Montreal’s Olympic Stadium hosted two Major League Baseball (MLB) exhibition games this past weekend. They were the first MLB games held in Montreal since 2004, when the Expos – that began in the city in 1969 – were relocated to Washington, DC and became the Nationals. The games did not actually feature the former Expos franchise but, rather, the Toronto Blue Jays and the New York Mets. Still, the games – which drew immense crowds on both Friday night and Saturday afternoon – were widely celebrated and suggested that Montreal could potentially be home to an MLB franchise again in the future.
“Nostalgic” was one of the ways that the weekend games were described. Certainly, having a chance to celebrate and fondly remember the Expos franchise was one of the key selling points of the games. Both Friday night and Saturday afternoon featured ceremonies honouring past players and teams and, in many respects, the game was much more about the Expos than either of the Blue Jays or Mets.
In some circles, the games were dismissed as dewy-eyed sentimentality; a nostalgia for a past that wasn’t particularly great, in a city that – it is suggested – is in perpetual decline. Certainly, there is a case to be made that these games could have been little more than a chance to say goodbye to a long-departed part of the city’s sporting heritage. But, at least from my vantage point, it didn’t seem to be that way. Rather, I was reminded of Philip Moore’s article “Practical Nostalgia and the Critique of Commodification: On the ‘Death of Hockey’ and the National Hockey League.” In it, Moore argues that nostalgia need not just be a sentimental longing for the past, but rather can be used as a roadmap of sorts, of reclaiming a past for some future endeavour. Seemingly, the games this past weekend were almost as much about the future – a city full of confidence, optimism, and (perhaps) another MLB team – as they were about reliving the glory days of the team, its players, and the city. Nostalgia is often used as a pejorative. In Montreal’s case, nostalgia seemed to be a starting point.
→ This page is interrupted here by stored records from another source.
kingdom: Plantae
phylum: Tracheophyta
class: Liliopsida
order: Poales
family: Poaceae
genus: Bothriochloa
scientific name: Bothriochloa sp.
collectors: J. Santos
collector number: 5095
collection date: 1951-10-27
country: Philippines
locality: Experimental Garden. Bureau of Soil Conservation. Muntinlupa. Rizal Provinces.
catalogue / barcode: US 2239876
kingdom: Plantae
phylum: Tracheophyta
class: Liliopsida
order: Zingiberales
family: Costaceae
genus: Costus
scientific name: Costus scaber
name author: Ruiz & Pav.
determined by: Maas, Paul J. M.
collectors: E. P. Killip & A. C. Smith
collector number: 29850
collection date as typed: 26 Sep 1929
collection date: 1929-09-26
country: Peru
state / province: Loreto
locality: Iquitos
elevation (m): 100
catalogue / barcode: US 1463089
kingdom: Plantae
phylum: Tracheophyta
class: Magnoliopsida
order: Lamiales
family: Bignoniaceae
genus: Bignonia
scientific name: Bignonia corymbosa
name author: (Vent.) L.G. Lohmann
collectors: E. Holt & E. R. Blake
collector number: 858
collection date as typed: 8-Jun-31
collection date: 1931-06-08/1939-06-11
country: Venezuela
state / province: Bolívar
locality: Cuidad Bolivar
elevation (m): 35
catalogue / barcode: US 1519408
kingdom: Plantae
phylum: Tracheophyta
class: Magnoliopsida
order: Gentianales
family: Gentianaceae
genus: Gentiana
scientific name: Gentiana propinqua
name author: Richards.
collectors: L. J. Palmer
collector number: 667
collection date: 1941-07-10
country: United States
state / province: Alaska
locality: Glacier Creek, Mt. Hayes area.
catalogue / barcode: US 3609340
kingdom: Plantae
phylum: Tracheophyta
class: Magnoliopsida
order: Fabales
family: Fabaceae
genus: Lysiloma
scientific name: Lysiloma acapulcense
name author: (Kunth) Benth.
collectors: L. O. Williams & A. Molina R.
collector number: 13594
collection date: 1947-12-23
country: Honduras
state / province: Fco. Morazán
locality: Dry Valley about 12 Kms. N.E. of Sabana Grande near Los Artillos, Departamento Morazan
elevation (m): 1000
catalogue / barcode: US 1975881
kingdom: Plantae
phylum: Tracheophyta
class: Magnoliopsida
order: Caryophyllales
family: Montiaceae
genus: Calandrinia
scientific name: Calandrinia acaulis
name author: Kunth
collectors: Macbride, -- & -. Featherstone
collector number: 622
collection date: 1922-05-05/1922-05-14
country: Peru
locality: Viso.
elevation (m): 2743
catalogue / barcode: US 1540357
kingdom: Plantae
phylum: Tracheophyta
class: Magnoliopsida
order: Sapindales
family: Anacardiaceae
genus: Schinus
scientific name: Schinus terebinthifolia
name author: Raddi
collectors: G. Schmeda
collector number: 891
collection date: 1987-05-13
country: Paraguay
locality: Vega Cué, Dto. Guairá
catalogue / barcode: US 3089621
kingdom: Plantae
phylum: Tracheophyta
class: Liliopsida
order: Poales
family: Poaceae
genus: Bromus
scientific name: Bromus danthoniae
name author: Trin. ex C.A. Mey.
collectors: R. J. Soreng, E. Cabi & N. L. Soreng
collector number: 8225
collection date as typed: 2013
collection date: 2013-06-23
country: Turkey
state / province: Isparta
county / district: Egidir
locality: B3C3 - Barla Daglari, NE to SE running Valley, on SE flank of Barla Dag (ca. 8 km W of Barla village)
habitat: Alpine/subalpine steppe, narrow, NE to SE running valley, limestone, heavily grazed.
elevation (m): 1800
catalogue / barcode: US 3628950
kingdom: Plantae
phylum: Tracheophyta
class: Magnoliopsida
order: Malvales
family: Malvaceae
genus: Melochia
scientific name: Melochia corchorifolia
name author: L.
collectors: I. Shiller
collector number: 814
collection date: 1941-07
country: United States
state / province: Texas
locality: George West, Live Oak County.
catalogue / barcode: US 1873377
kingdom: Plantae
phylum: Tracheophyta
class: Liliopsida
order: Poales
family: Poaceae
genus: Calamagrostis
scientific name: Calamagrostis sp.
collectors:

Heritage is normally associated with positive legacies – after all, that which we have inherited and wish to pass along to the next generation tend to be positive. That being said, we do inherit negative heritages as well – sometimes unintentionally, though often as a way of “learning from the past.”
Sport certainly has negative heritages. In fact, as my colleague Sean Gammon and I argued back in 2005, one of the benefits of a term like sport heritage (as opposed to, say, just sport nostalgia) is the fact that heritage has the capacity for both the light and the dark. There are, of course, “dark” sport heritage places and events – like the Hillsborough disaster – but, I think, many of the negative sport heritages come from legacies of racism, sexism, violence, and homophobia. Some of these are being actively combated, though many sadly remain.
I got thinking about negative or dark sport heritages today when news of the latest round of PED suspensions in Major League Baseball were announced today. Despite the fact that there are some pretty big names included, I suppose it all seems rather expected. Still, I think back on events like the Ben Johnson scandal in 1988 (and how surprising and shocking it was) and wonder whether we could consider this era of PEDs as a kind of “sport heritage” – albeit one that is negative for a variety of reasons. Johnson certainly wasn’t the first to use PEDs – and the MLB players suspended today won’t be the last – but I wonder how we fit PEDs, their history, use, and the reaction to them (by media, fans, and governing bodies, etc) as “heritage”?